Né en 1945 à Mama, en Côté d’Ivoire, Laurent Gbagbo a été le président de la République de Côte d’Ivoire entre 2000 et 2010. En 2010, il était candidat à l’élection présidentielle. A l’issue du deuxième tour du scrutin, tenu le 28 novembre, le président de la Commission électorale indépendante a annoncé des résultats provisoires le 2 décembre 2010, reconnus par la communauté internationale, proclamant la victoire d’Alassane Ouattara. Le lendemain, le président du Conseil constitutionnel déclarait les résultats invalides et Laurent Gbagbo vainqueur. La crise post électorale en résultant et le refus de M. Gbagbo de reconnaître les résultats donnèrent lieu à 5 mois de vives tensions où les civils furent victimes de violences de masse.

Né en 1972 à Niagbrahioa, en Côte d’Ivoire, Charles Blé Goudé a créé et dirigé le Congrès panafricain des jeunes patriotes (COJEP) après un parcours de leader syndical étudiant.

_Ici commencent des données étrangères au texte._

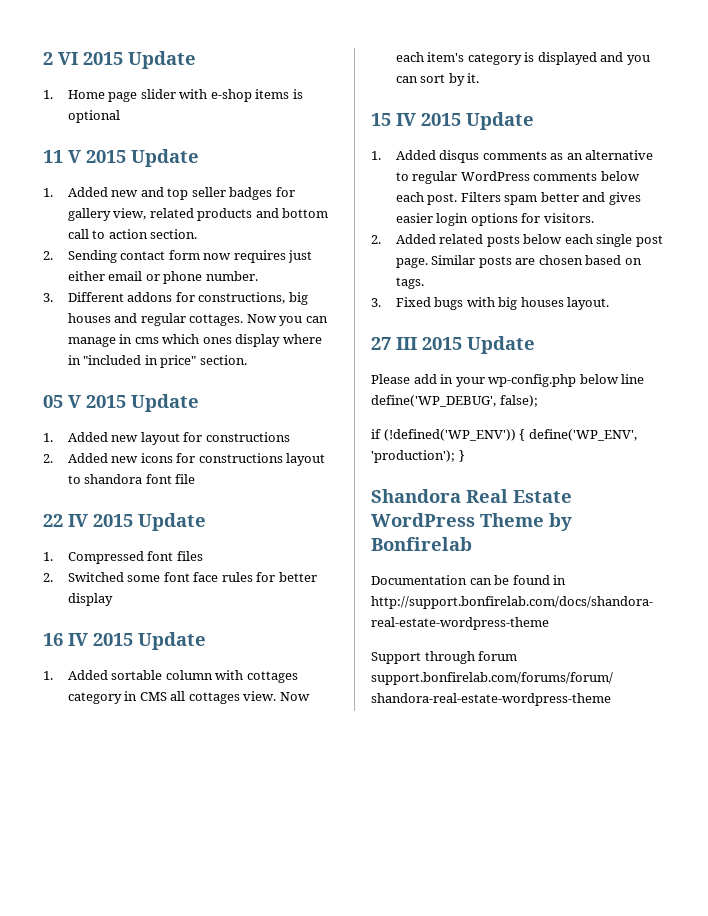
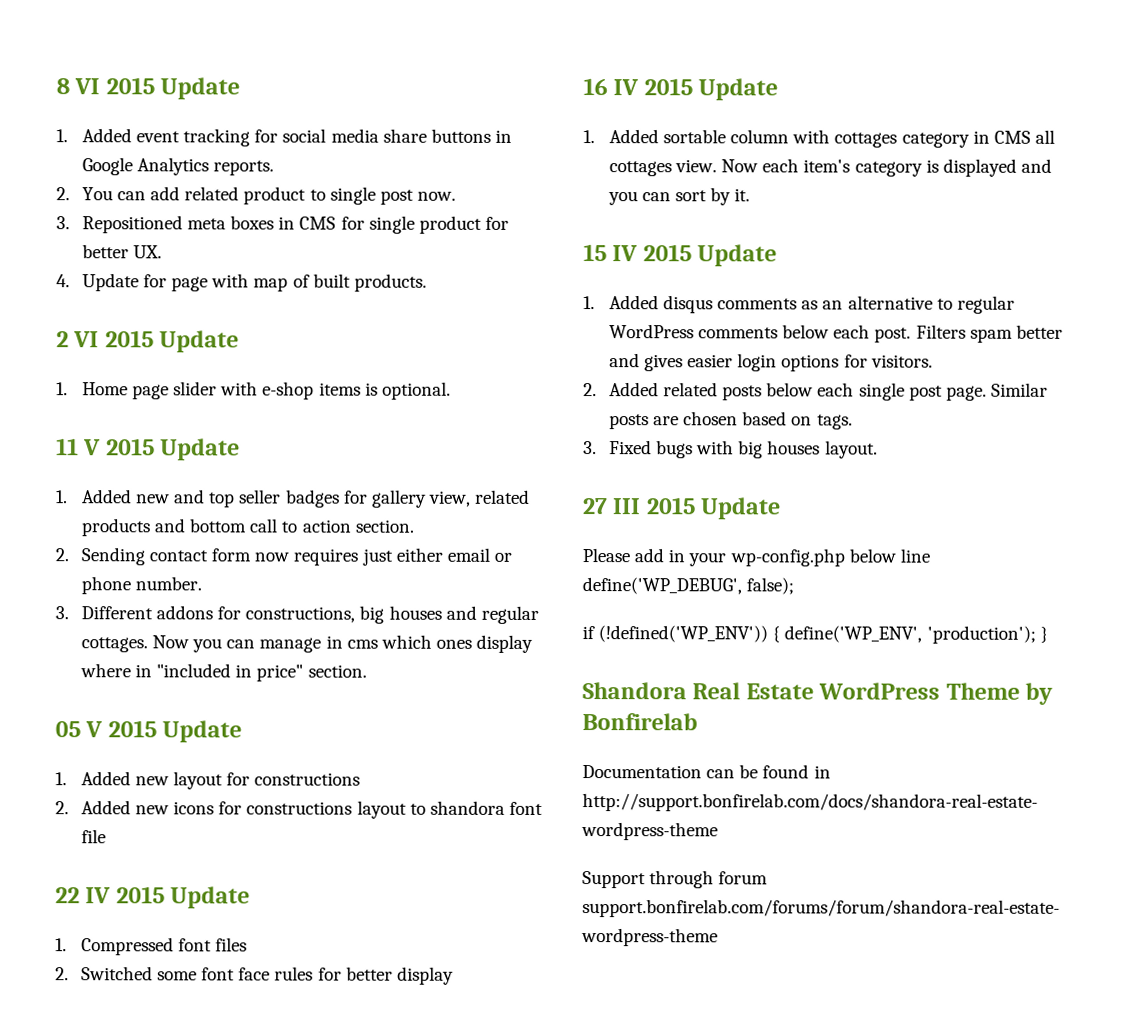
(43, 58) none -> [56,77,241,100] [56,128,512,147] [81,157,275,176] [56,186,456,205] [56,215,509,234] [81,244,163,259] [56,273,427,292] 8 VI 2015 Update // 1. Added event tracking for social media share buttons in Google Analytics reports. // 2. You can add related product to single post now. // 3. Repositioned meta boxes in CMS for single product for better UX. // 4. Update for page with map of built products. //
[67,110,120,123] optional -> [381,381,451,400] optional.

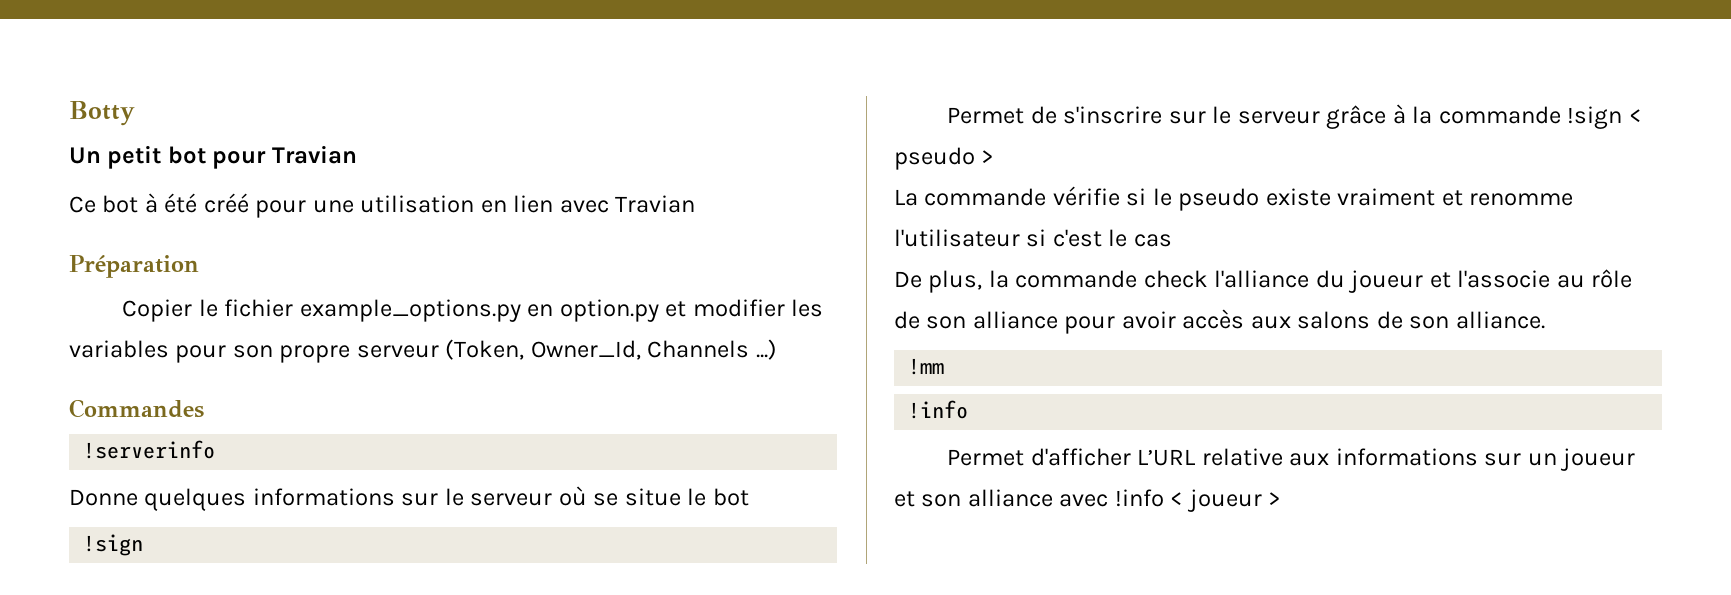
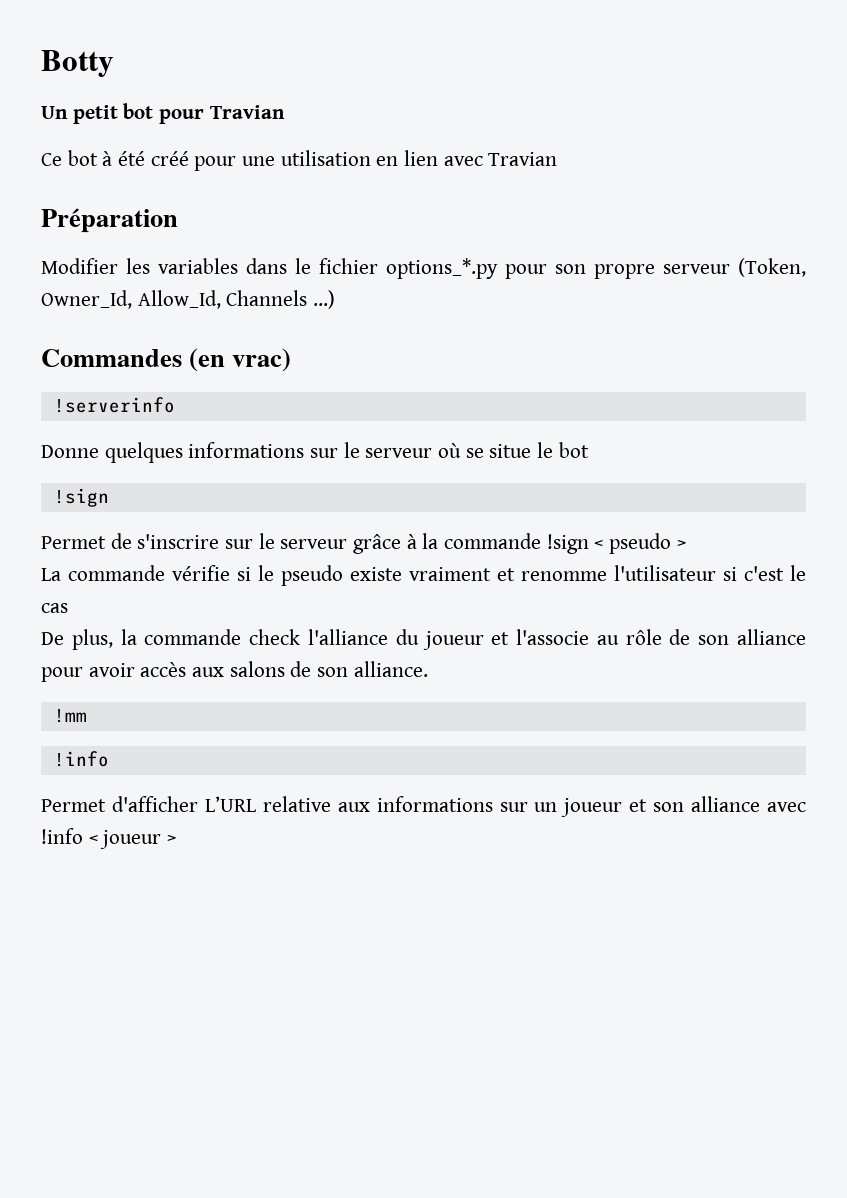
[122,299,824,322] [69,340,169,358] Copier le fichier example_options.py en option.py et modifier les variables -> [41,258,498,279] Modifier les variables dans le fichier options_*.py
(641, 350) none -> [137,290,221,309] Allow_Id,
(204, 408) none -> [189,348,292,372] (en vrac)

Pendant la crise post électorale, Blé Goudé est nommé ministre de la Jeunesse, de la formation professionnelle et de l’emploi dans le gouvernement formé par Laurent Gbagbo en dépit de l’issue du scrutin. Il est présumé avoir joué un rôle central dans « l’entourage immédiat » de Laurent Gbagbo et servi d’intermédiaire entre ce dernier et les mouvements de jeunes qui lui étaient fidèles, faisant du COJEP un groupe armé.

Laurent Gbagbo et Charles Blé Goudé auraient engagé leur responsabilité dans des crimes commis pendant la crise post électorale, durant laquelle au moins 3000 personnes ont été tuées et plus de 150 femmes violées, par les forces armées des deux camps [1].

Quatre chefs de crimes contre l’humanité (meurtre, viol, autres actes inhumains ou - à titre subsidiaire - tentative de meurtre, et persécution) ont été retenus contre eux.
Les crimes pour lesquels Laurent Gbagbo aurait engagé sa responsabilité ont été perpétrés :
- entre le 16 et le 19 décembre 2010 pendant et après une marche des partisans d’Alassane Ouattara vers le siège de la Radiotélévision ivoirienne (RTI) ;
- le 3 mars 2011 lors d’une manifestation de femmes sympathisantes d’Alassane Ouattara à Abobo, commune d’Abidjan ;
- le 17 mars 2011 dans le bombardement d’un quartier densément peuplé d’Abobo ;
- le 12 avril 2011 et les jours qui ont suivi à Yopougon.
Charles Blé Goudé est accusé de crimes commis entre le 16 décembre 2010 et le 12 avril 2011 et les jours qui ont suivi à Abidjan.

Après un mandat d’arrêt émis le 23 novembre 2011, Laurent Gbagbo a été transféré au centre de détention de la CPI à La Haye le 30 novembre 2011. Charles Blé Goudé a été remis à la CPI le 22 mars 2014 sur la base d’un mandat d’arrêt émis le 21 décembre 2011.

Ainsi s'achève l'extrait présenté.